Я морщусь от боли, когда произношу эти слова вслух, вспоминая ту грязную квартиру, в которой мы жили. Сырость снова пробирает до костей, ощущение того, что зимой никогда не бывает тепло, а летняя жара гнетущая и затхлая.
— Я познакомилась с Эмметом Лэндоном на какой-то домашней вечеринке, — говорю, отказываясь от кекса, поскольку снова чувствую тошноту. На этот раз это не имеет никакого отношения к гормонам беременности, а к прогорклым воспоминаниям, пропитанным мороженым «Smirnoff» и дешевыми духами, которые, как мне казалось, делали меня старше и опытнее.
— Я, конечно, знала, кто он такой, — объясняю. — Все в моем районе знали, кто такой Эммет Лэндон, даже если не ходили в модную частную школу, в которую ходил он… я тоже не ходила. Но он из богатой семьи, устраивал легендарные вечеринки, разбивал дорогие машины, настоящий богатый засранец, — усмехаюсь я. — А еще чертовски сексуальный.

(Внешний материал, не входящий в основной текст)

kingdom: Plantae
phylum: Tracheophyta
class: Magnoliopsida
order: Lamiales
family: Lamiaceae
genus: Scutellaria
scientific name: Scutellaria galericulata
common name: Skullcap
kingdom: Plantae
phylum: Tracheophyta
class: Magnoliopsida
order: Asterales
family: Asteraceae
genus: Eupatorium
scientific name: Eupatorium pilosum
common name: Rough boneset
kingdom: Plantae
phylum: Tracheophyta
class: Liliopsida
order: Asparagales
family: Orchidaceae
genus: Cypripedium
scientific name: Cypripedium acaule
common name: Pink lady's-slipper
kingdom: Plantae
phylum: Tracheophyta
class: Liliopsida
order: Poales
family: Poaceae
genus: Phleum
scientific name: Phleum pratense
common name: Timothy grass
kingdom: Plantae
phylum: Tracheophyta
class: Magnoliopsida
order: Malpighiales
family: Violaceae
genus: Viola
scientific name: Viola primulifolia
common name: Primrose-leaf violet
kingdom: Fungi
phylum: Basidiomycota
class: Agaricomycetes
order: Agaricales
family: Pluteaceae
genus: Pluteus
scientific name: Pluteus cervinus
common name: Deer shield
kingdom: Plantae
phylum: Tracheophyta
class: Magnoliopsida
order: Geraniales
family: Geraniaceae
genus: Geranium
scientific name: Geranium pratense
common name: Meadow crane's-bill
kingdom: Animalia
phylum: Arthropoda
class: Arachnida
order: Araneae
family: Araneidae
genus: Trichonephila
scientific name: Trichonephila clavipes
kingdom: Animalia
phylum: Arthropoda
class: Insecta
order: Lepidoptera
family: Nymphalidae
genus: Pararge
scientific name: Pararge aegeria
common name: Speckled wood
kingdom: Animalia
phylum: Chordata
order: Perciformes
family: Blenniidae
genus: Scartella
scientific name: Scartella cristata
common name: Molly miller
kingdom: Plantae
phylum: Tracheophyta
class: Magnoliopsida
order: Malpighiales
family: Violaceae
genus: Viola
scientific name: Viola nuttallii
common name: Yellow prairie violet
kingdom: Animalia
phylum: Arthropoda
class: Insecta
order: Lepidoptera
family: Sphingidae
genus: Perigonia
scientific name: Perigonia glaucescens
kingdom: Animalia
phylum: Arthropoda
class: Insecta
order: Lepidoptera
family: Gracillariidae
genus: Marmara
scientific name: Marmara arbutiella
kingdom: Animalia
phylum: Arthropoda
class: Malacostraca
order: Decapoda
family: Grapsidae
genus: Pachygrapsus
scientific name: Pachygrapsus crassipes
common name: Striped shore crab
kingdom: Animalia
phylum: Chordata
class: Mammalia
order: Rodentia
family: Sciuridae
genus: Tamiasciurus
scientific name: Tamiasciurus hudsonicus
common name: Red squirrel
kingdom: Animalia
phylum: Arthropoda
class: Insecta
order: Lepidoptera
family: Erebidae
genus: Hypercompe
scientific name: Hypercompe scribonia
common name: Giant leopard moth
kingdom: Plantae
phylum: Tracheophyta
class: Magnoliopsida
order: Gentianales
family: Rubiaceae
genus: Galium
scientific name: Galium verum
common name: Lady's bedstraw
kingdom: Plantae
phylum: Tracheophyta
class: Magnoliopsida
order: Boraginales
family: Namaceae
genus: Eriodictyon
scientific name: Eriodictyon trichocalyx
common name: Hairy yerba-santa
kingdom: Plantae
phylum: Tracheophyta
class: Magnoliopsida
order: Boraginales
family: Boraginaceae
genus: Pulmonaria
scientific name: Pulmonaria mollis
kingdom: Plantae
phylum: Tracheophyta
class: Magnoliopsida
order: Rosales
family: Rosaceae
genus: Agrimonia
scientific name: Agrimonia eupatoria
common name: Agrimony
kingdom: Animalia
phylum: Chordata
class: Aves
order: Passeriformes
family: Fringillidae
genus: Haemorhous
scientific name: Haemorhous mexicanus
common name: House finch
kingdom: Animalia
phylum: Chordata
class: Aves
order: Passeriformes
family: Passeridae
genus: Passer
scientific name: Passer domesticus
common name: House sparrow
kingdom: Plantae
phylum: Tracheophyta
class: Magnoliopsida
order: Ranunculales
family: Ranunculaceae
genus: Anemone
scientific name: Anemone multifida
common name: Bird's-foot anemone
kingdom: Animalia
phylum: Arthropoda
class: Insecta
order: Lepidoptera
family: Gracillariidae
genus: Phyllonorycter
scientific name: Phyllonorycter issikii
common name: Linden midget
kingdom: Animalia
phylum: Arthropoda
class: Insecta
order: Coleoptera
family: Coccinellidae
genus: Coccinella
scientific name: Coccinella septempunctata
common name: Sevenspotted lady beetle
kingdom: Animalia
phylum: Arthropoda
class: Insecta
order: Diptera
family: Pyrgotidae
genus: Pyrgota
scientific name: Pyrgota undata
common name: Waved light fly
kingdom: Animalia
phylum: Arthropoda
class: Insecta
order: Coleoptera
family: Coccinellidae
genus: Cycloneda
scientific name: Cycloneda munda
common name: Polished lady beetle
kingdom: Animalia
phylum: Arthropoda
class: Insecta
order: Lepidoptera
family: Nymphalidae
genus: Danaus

В то время я, по крайней мере, думала, что он сексуальный. Мне казалось, что с темными волосами, оливковой кожей и подтянутыми мышцами он почему-то выглядит старше своих восемнадцати лет. Будто он был мужчиной.
И все же за все годы, что я его знала, он не повзрослел ни на день. Он все еще оставался тем избалованным, богатым подростком, который думал, что ему принадлежит мир и все в нем.
— И он смотрел только на меня, — говорю Норе, по-прежнему не глядя на нее. Прибираю тарелки на кухонном столе. — Так вот, я не была серой мышкой. У меня рано появились великолепные сиськи, и я поняла, как использовать свою внешность в своих интересах. Знала, что мужчины и парни обращают на меня внимание. И все же чувствовала себя особенной только с ним.